CM: It seems a little extreme to call it this but it feels a little bit like magic. You need to be fluent in so many different kinds of language to do this well. Right? You need to be able to code switch between them [text and visual] in meaningful ways that understand the different registers on which people respond to images both intellectually and emotionally.

I think we have a really sophisticated understanding, especially in campaigning, about how people use the written word to move others. Whether it’s writing email headlines that get people to open emails or whatever.

But it seems like the research isn’t as developed around how we understand our relationship to images. And the tools reflect that lack of understanding.

To me it’s so emotional. What’s exciting to me about it is that it’s hard to articulate. There’s a part of my brain that’s very satisfied with the numinous nature of our relationship to visual culture. That’s why I like visual cultures. So much is communicated very quickly. That is both happening in your conscious and subconscious minds. Relating to that in a very principled way is quite hard.

It’s easy to say we don’t talk about undocumented immigrants as illegal. But how do we know how if or how we’re doing basically the same kind of thing in terms of visual representation of immigrants?

It’s a lot harder translating the basics of that to an Instagram world. I don’t really know how I figured this out myself. I have this academic training in film and media analysis and Marxist technology studies. But sometimes I feel kind of like a savant, you know. I’m just kind of like, “Oh, this works.”

The emotional labor of narrative change

NI: Technology only gets us as far as our imagination and skills take it. That goes for narrative change work, too. A lot depends on the people using the tools. Can you tell us about the people on your team? What kind of background do they have? What do you each depend on one another to do when it comes to creating, moving and measuring narrative change?

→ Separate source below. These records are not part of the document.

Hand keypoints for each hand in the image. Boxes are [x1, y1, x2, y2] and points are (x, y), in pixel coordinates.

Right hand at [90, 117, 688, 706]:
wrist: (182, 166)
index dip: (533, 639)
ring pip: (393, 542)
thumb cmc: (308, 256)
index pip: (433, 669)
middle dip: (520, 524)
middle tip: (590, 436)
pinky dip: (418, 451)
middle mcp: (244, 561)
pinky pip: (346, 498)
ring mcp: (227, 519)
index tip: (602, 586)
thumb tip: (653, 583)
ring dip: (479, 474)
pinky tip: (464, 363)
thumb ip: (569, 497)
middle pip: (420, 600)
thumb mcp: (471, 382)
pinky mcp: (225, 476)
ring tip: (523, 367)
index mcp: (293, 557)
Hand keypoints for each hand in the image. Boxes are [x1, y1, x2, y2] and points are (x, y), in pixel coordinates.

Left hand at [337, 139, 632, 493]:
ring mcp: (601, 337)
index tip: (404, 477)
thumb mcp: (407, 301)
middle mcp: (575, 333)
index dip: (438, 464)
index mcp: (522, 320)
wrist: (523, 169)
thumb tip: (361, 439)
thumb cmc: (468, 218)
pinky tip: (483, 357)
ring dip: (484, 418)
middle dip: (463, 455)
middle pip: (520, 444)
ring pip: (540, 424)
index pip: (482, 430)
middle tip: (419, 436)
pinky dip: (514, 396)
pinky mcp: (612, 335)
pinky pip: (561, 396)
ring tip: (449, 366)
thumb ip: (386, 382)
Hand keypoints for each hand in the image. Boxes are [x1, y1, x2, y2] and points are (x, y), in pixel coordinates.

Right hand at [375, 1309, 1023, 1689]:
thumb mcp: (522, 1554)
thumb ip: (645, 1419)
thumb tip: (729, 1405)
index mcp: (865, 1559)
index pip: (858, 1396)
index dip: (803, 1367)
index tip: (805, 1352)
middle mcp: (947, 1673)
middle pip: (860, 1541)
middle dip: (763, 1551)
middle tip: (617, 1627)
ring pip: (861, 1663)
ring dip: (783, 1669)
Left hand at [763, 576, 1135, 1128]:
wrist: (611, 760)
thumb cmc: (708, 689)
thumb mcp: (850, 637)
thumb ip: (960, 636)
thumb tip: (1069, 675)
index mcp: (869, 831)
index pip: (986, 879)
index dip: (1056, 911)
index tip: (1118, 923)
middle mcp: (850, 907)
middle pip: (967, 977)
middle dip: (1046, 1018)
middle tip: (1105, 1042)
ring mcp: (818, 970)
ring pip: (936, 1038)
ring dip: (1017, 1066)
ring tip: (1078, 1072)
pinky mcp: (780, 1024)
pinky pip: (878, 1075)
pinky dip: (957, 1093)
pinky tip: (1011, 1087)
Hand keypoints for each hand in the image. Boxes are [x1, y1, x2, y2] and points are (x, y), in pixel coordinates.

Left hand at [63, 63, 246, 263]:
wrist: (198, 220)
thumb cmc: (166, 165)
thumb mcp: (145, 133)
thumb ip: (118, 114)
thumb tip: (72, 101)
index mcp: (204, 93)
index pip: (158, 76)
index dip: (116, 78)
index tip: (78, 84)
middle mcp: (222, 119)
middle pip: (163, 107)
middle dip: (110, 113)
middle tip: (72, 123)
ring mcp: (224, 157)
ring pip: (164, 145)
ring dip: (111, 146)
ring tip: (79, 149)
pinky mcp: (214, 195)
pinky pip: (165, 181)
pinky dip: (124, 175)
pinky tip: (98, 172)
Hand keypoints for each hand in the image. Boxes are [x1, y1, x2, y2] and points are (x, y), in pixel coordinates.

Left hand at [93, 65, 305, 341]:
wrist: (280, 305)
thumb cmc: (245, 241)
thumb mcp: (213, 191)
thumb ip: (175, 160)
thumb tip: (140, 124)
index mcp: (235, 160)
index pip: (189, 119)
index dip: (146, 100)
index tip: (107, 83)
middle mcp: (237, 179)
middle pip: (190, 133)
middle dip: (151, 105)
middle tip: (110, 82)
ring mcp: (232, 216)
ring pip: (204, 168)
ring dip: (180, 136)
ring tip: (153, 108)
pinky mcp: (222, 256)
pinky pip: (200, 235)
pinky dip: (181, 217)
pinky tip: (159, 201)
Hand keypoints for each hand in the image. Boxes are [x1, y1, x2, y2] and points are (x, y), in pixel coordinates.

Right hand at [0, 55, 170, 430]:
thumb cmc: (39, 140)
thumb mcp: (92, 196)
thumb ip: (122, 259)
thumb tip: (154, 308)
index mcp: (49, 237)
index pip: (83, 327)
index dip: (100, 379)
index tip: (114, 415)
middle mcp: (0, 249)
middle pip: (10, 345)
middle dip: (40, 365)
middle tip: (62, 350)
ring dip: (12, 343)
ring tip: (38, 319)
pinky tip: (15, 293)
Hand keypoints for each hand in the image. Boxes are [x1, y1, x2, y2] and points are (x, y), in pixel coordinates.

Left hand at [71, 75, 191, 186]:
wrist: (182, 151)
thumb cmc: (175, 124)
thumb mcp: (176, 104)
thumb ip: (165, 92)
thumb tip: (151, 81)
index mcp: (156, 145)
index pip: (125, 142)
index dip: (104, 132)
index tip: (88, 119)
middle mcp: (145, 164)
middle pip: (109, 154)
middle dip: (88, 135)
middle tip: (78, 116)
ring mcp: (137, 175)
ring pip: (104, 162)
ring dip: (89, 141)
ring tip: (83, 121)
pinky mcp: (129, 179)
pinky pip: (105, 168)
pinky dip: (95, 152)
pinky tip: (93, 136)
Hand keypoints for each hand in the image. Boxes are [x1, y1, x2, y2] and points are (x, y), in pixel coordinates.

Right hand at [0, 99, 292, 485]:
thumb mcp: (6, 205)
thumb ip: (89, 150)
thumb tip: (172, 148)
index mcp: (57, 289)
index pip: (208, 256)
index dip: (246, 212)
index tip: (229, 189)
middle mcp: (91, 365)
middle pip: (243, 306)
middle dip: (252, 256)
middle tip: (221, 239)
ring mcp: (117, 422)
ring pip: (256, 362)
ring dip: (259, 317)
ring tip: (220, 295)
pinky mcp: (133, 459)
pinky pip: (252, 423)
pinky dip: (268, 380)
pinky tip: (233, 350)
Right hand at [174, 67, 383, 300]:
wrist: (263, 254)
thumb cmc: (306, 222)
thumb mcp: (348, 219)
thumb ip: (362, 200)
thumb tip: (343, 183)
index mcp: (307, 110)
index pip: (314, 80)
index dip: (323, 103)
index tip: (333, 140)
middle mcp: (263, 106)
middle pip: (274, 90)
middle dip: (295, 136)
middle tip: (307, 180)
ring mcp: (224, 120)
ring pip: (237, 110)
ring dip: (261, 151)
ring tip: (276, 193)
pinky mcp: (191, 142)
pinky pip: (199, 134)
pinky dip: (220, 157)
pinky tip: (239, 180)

CM: We have a team that bridges arts and tech boundaries. It’s a pretty flat setup. I don’t think it would be possible to do what we do with a different organizational structure.

We had a call with a funder yesterday. There were four of us from 18 Million Rising on the call. We have a head of product and a social media organizer who, in another organization, would probably be considered a junior role. But on the call I found myself having the two of them pass to each other. It was so interesting because we have a team of people who think very deep thoughts about doing job activities that to others seem sort of mechanistic or simplistic and sort of quotidian. But we empower them to have big ideas about the work they’re doing.

NI: Where does measurement and data fit in?

CM: I don’t know how to teach all this so I’m inviting the social media organizer to wax philosophical about why this stuff works. We give them the time, space and permission to think deeply. It’s part of the organizational culture. At least as much as the data and tech.

This is about moving people in ways that make cultures and narratives change. It’s not about hitting engagement benchmarks. It’s “how do I make people feel a thing by sharing things that make me feel effective?” This is, I believe, very deep emotional labor. You need to be moved by it so you can feel and understand, at least a little, about how others are moved and where it is you’re trying to take people.